POISE cuts reasoning-model training compute by using hidden states as value signals
A new RL method estimates baselines from the policy model's own hidden states and entropy signals, matching DAPO's performance on math benchmarks while cutting the compute overhead of separate critic networks and multi-rollout sampling.

Reinforcement learning for large reasoning models typically demands either a second model at policy scale (PPO's critic) or multiple rollouts per prompt (GRPO's empirical mean baseline). A preprint from researchers at Seoul National University and Kakao Brain introduces POISE—Policy Optimization with Internal State Value Estimation—which sidesteps both costs by training a lightweight probe on the policy model's own hidden states and token-entropy statistics.
The probe predicts expected verifiable reward from a single rollout's internal signals, cutting variance without the compute overhead of a full-scale value network. On Qwen3-4B and DeepSeek-R1-Distill-Qwen-1.5B across math reasoning benchmarks, POISE matches DAPO (a recent GRPO variant) while requiring less compute. Because the value estimator consumes signals already computed during the policy forward pass, it adds negligible inference cost.
Cross-rollout construction preserves gradient unbiasedness. To avoid biasing gradients with trajectory-conditioned features, POISE predicts each rollout's value from an independent rollout's internal states. This architectural choice lets the probe use rich trajectory-level signals without coupling the value estimate to the policy's own outputs.
Single-rollout baselines unlock higher prompt diversity. GRPO samples multiple completions per prompt to compute a stable empirical mean; POISE needs only one rollout per prompt for its value estimate. The saved compute redirects to a larger prompt batch, which reduces gradient variance and improves learning stability.

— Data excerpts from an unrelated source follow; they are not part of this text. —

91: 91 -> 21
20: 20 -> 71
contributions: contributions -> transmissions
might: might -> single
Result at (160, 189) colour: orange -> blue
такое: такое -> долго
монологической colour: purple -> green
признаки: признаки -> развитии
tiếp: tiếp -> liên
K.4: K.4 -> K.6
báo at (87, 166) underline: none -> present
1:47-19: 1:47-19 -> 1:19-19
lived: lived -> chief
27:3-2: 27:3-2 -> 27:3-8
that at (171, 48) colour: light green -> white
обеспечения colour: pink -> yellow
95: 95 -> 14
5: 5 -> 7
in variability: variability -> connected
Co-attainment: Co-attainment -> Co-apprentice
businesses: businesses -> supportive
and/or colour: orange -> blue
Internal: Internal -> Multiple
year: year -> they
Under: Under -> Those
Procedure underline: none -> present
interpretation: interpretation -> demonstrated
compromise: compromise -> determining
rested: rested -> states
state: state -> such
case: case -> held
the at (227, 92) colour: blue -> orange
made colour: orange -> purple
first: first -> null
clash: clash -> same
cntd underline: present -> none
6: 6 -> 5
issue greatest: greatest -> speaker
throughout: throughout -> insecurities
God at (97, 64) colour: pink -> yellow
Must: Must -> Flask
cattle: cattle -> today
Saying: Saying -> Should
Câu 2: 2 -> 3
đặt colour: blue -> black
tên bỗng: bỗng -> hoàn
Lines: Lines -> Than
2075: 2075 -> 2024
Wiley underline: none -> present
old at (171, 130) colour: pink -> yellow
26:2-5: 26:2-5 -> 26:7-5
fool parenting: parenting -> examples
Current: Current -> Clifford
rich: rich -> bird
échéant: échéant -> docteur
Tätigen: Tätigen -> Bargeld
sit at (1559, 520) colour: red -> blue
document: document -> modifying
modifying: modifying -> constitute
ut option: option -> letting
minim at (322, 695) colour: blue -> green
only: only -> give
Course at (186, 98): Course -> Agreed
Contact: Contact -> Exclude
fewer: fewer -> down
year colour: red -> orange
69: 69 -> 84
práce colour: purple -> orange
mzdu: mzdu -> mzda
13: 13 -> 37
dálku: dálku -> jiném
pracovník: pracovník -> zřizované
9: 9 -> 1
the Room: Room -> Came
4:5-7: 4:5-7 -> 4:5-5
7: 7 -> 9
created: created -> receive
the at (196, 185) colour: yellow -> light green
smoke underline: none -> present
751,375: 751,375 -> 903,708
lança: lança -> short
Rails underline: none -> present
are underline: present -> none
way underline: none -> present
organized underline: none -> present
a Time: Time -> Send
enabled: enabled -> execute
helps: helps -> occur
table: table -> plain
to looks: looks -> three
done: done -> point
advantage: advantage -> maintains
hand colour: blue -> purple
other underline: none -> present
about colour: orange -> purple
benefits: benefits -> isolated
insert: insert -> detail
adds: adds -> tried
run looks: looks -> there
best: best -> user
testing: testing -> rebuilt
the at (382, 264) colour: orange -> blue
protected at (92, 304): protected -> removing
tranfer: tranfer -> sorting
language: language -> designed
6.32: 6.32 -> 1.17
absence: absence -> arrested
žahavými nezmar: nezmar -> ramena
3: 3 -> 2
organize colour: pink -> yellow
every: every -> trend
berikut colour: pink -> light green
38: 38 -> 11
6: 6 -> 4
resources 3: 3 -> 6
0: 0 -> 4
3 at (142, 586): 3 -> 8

The probe generalizes across verifiable tasks. The lightweight value estimator—trained online alongside the policy—performs comparably to a separate LLM-scale value model on math reasoning and transfers to other verifiable reward settings without retraining.
No separate critic, no multi-rollout overhead. PPO's critic is typically as large as the policy; GRPO's group-mean baseline requires multiple rollouts per prompt. POISE replaces both with a probe that reads hidden states and entropy statistics already in memory, reducing the compute footprint of baseline estimation to near zero.
Verifiable-reward setting only. POISE is designed for RLVR—tasks with ground-truth correctness signals like math proofs or code execution. It does not address preference-based RL (RLHF) or settings where verifiable rewards are unavailable.